Areas of Strength in Philadelphia Graphics Collection
Views of the city including maps, engravings, lithographs (including more than half of the approximately 500 pre-1866 lithographs of Philadelphia cited in Nicolas Wainwright’s Philadelphia in the Romantic Age of Lithography), and photographs.
Substantial photographic holdings of important 19th and early 20th century professional Philadelphia photographers including Frederick Gutekunst, John Moran, Robert Newell, Frederick deBourg Richards, and William Rau.
Important collection of early Philadelphia daguerreotypes including works by Robert Cornelius, Marcus Root, Montgomery Simons, and the Langenheim Brothers.
Significant holdings by amateur 19th century Philadelphia photographers including George and Mary Vaux and Marriott C. Morris.
Areas of Strength in non-Philadelphia Graphics Collections
Large holding of political cartoons satirizing national events and people from the mid- 18th century through the Civil War era. Many relate to economic issues (taxes, bank failures, fiscal policies) and are a collecting priority for the Print Department as part of the Program in Early American Economy and Society.
Large print portrait collection containing images of both local and national figures including politicians, reformers, soldiers, actors, and business entrepreneurs.
Substantial collection of late 19th century trade cards relating to patent medicines, physicians, and pharmacies. Many pertain to popular culture and are a collecting priority for the Print Department as part of the Visual Culture Program.
Building on our collecting strengths including acquiring more views of Philadelphia, additional lithographs cited in Wainwright, and works by Philadelphia artists, lithographers, engravers, and photographers. For a select group of photographers and artists, we collect beyond their Philadelphia work as a way to more fully illuminate their careers.
Items relating to particular subject areas of interest such as Afro-Americana, visual culture, popular medicine, women’s history, and early American economy and society.

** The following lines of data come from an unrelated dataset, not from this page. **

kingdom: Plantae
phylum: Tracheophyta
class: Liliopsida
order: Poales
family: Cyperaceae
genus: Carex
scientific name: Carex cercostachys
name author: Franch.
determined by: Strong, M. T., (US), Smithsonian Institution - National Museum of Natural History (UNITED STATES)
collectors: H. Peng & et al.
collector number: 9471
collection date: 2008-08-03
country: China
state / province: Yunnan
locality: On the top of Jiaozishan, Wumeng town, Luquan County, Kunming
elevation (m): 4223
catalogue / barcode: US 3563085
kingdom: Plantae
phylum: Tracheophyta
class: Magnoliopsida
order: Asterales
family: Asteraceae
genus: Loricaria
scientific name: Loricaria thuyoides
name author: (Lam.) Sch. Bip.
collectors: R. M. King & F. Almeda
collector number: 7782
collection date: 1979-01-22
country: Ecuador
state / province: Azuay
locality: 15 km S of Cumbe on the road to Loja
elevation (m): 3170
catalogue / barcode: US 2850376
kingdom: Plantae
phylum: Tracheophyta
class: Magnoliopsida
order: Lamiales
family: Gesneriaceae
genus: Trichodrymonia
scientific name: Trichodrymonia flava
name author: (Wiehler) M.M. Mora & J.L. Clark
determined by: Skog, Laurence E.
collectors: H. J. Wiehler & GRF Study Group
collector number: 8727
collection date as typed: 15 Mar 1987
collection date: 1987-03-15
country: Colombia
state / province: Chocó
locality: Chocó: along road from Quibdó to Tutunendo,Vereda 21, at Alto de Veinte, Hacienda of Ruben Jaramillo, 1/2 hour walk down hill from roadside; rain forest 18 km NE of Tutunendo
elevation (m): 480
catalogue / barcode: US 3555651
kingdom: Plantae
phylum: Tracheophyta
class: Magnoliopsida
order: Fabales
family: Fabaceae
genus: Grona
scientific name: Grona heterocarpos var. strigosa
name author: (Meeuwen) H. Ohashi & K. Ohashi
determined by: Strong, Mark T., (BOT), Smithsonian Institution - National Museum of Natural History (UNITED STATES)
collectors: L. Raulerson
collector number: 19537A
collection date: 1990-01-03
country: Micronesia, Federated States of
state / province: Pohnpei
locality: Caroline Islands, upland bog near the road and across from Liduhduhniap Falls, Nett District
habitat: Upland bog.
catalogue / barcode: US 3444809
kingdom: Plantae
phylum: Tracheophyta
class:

Acquiring appropriate material that does not duplicate collections in other local repositories, particularly the Historical Society of Pennsylvania.
Visual Culture Program
The overarching collecting policy in place for the development of the graphics collection applies for the Visual Culture Program. In addition, visual materials documenting the technology of the production of graphics; graphic ephemera that complement the more national collecting strengths of the library, including Afro-Americana, popular medicine, and economy and society; and separately-issued graphics pertaining to late 19th- and early 20th-century popular culture are pursued for acquisition.